Face au confinement 2, faisons du commun

Comment lutter contre l’isolement et le chacun pour soi ? Alors qu’une nouvelle période de confinement strict démarre, il est essentiel de mettre en place des solidarités, de faire du commun.

Comment pouvons-nous aider à répondre aux besoins sanitaires et économiques et aider les ménages les plus fragilisés par cette crise ?

Ne pas attendre . S’entraider. Mettre en commun nos idées et nos intelligences. A l’image de tous ces bénévoles qui n’ont pas attendu en mars pour réaliser des masques, mettre en place des collectes alimentaires, aider les soignants, faisons du commun.

À Gauche Autrement propose

  1. D’associer le plus grand nombre de citoyens à la réflexion conduisant aux décisions au niveau de la ville

Par exemple, comme le fait la Ville de Grenoble, lançons un comité de liaison citoyen afin d’associer les Gervaisiens au processus décisionnel. Il pourrait être composé d’associations qui ont l’expertise et l’expérience d’un certain nombre des problèmes à gérer dans la période (Croix rouge, Restos du cœur par exemple), d’associations ayant de par leurs activités une bonne appréhension des besoins des plus démunis, d’associations proches et bien connues des Gervaisiens. Il devrait aussi y avoir en son sein un ou des représentants du corps enseignant, des conseils d’école, du Centre de loisirs,  du CCAS (du service d’aide à domicile, des soins infirmiers , etc.), de personnes ayant œuvré dans la ville pour les habitants, et sans doute d’autres non mentionnées. Une mobilisation générale pour faire du commun.

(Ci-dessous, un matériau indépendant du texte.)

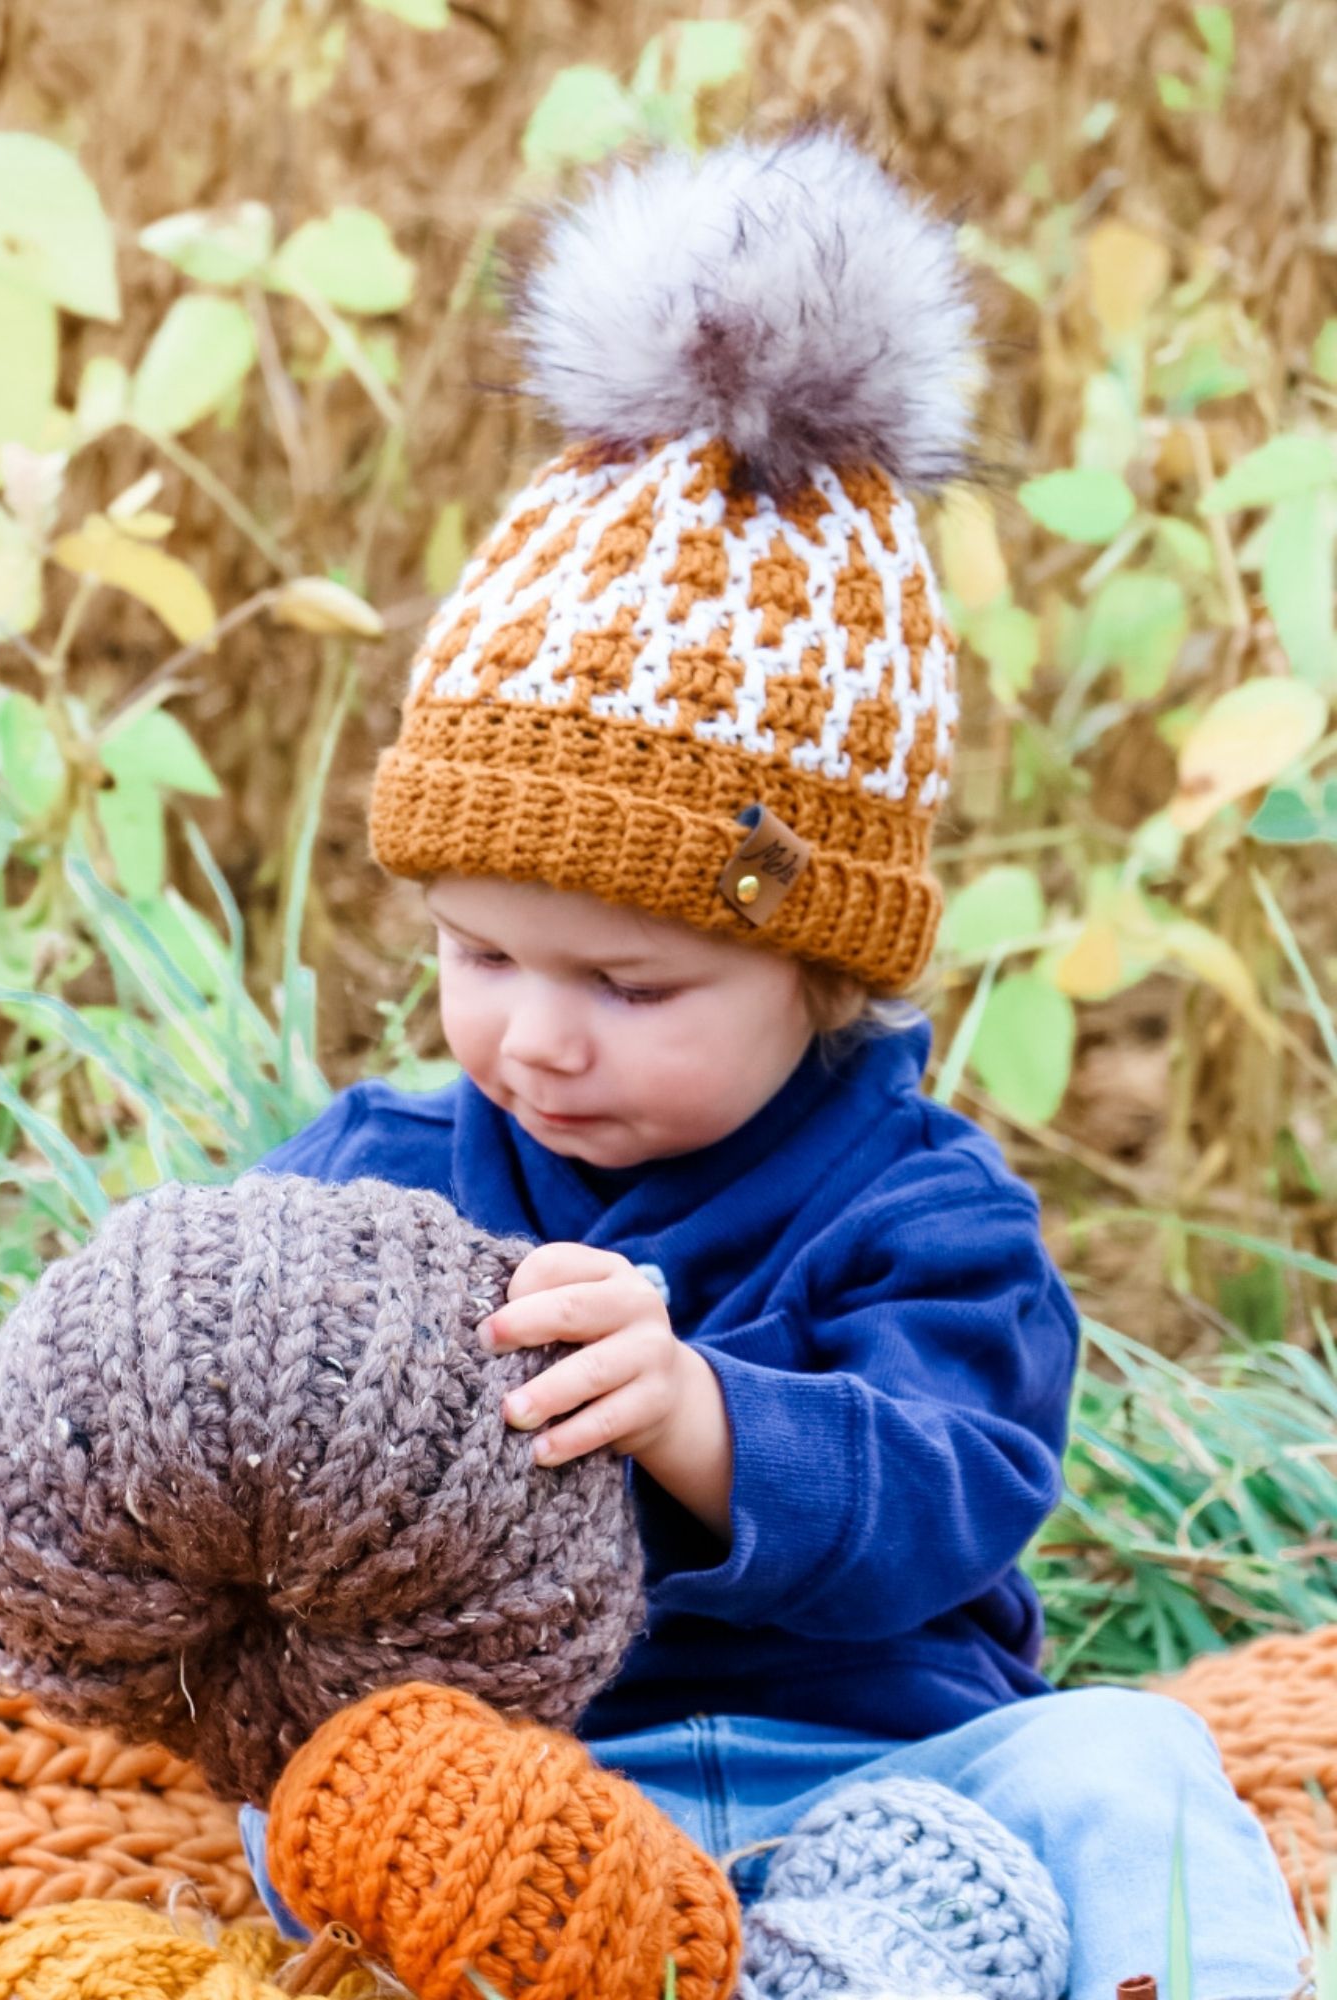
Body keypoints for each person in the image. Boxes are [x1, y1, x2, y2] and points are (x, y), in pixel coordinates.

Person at [233, 128, 1308, 1999]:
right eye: (478, 954)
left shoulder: (923, 1211)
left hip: (906, 1768)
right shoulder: (378, 1176)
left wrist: (697, 1420)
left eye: (631, 985)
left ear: (824, 974)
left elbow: (951, 1487)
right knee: (293, 1805)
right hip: (548, 1794)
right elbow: (221, 1403)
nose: (534, 1035)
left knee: (1131, 1760)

  1. Des mesures spécifiques dont la liste ci-dessous n’est pas du tout exhaustive 
  • Il faut veiller au versement ponctuel des 150 euros décidé par le Gouvernement avant le confinement ; même si ce ne sera pas suffisant pour permettre aux plus pauvres de vivre (on met fin aux emplois d’appoint ou aux contrats de courte durée qui permettent aux ménages précaires de compléter leurs revenus modestes).
  • Mise en œuvre immédiate du chèque alimentaire telle que l’a proposé la Convention Citoyenne pour le Climat, proposition que le chef de l’État s’était engagé à appliquer. 
  • Bien qu’on ne soit pas dans la même configuration que lors du 1er confinement car les restaurants scolaires restent ouverts, des aides pour payer les repas peuvent être apportées directement (diminution du prix du repas), mais aussi à ceux qui rentrent chez eux car le repas est trop coûteux pour ces familles.
  • Mise en place d’une plate-forme de solidarité et d’entraide
  • En lien avec cette plate-forme, recrutement de personnes dédiées à accompagner les Gervaisiens, notamment les plus vulnérables, pour rendre des services et répondre à leurs besoins du quotidien. Ce service serait en lien sans doute avec le CCAS pour aider : livraison de courses ou médicaments (sur ordonnance) à domicile, dépôt d’attestations de déplacement dérogatoires, etc
  • Une partie du budget communication/représentation de la ville ne sera sans doute pas utilisé. Ce budget non dépensé doit être reventilé et dédié spécifiquement aux conséquences du confinement.
  • Que la librairie Temps livres ne fasse pas simplement « du commander et venez chercher » mais soit ouverte ! On a vu qu’elle sait faire en respectant les règles strictes. Parce que la culture fait partie des besoins essentiels. Parce que nous ne voulons pas voir disparaître notre librairie au profit d’Amazon.